Psychological interventions for treating functional motor symptoms: A systematic scoping review of the literature, 2022, Beal et al

Andy

Retired committee member
Abstract

Functional Movement Disorders (FMD) can be identified by limb weakness, gait disorders, or involuntary movements which are inconsistent with a neurological diagnosis. Despite the prevalence of such symptoms, there has been little consensus on models for treatment. This scoping review set out to identify the literature exploring the efficacy of psychological interventions for the treatment of FMD, either as a stand-alone intervention or as part of a multi-disciplinary team approach. Studies set in an adult inpatient and outpatient setting were considered for inclusion. The final review consisted of 33 papers; 13 reviewing psychological treatments only, and 20 reviewing multidisciplinary approaches that included a psychological intervention. This review of the literature reaffirms the inconsistency across treatment for FMD, although identifies a trend towards an MDT approach in recent years. The review also identifies areas where consistency in methodology may be beneficial in future research, in order to improve the validity of results for greater comparison of treatments. There are promising outcomes that support the continued investigation focused on an interdisciplinary, collaborative approach to care, for the reduction of symptoms.

Open access, https://www.sciencedirect.com/science/article/abs/pii/S0272735822000319
 
There are promising outcomes that support the continued investigation focused on an interdisciplinary, collaborative approach to care, for the reduction of symptoms.
This is not a serious statement to put in a systematic review that finds wild inconsistencies and, at best, a convergence of ideas without any substantial basis. It's entirely on the basis of unsubstantiated claims of efficacy, not because there's any real evidence.
Despite the prevalence of such symptoms, there has been little consensus on models for treatment
Well, some of the big shots in the field have been saying for years that they have nailed this. In fact there has been a total consensus that it needs to be treated psychologically for well over a century by now, this review is still at the same stage. The precise formulation of snake oil is irrelevant, what matters is that it's snake oil.

We can't get funding to replicate useful findings from preliminary research in ME but psychosomatic medicine can run useless and biased preliminary studies in an endless loop while claiming that 1) it's effective and well-understood but also that 2) the best that can be said is that it shows "promising patterns" that need to continue to be studied in preliminary studies, even after a full century of doing just that.

I don't know if Einstein really said that "the definition of insanity is doing the same thing and expecting different results" but the fact that authorities continue to enable this pseudoscience, unable to muster the tiniest amount of intellectual and ethical courage needed to put a stop to this madness, is true insanity.
 
When doctors study what they call "functional movement symptoms" in patients I wonder what tests they do to find out if there is something non-functional going on before they decide the problem is functional?
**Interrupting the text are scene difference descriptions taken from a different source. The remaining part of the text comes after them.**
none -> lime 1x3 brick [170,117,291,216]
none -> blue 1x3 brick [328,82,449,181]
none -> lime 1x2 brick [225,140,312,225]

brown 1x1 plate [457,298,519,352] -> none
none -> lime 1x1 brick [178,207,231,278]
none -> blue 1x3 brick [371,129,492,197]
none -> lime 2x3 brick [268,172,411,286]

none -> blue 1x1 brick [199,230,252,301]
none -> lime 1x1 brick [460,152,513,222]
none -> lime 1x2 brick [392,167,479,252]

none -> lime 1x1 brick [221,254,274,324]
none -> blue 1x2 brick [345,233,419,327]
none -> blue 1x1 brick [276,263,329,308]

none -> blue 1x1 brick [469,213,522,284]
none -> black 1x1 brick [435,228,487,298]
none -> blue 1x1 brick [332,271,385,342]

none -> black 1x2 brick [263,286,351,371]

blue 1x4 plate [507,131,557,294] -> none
Or do they go straight for "something functional" at the earliest opportunity?
 
Given a recent paper from some of the "leading voices" in FND who "diagnosed" people with FND after simply having watched videos of vaccine reactions (some of which could be faking for clicks or trolling, they were not authenticated and the people in the videos were not interviewed/examined), it seems they don't think they need to run any tests at all.

Not too long ago Henrik Vogt was doing the same thing with Bieber, who seems to have Lyme-triggered chronic illness, at a distance. It's supposed to be a principle that physicians should not diagnose people at a distance, but that's nothing the giant loophole of medical-but-not-medical can't fix.

That's also what McVeddy and Beard (or whatever they're called) did. Wessely built his career doing that, including dismissing the 9/11-triggered health problems as fear-triggered somatization at a distance. Seems to be common and accepted in the void of "de-medicalized" diseases.
 
I agree with Sean. If patients are not pretending to have symptoms something is affecting the neurological process so there is always a neurological problem. Diagnosis is something that medics do using a set of historical formula.

For ideological reasons a group of doctors have decided that the physical working of the brain has been completely explained and all physical causes for error found leaving only a mysterious, undiscovered mechanism whereby thoughts can have a physical expression.

All this against genetic studies showing that myotonic dystrophy is seriously underdiagnosed for one.

They are like witchfinders, never wrong and willing to let patients burn.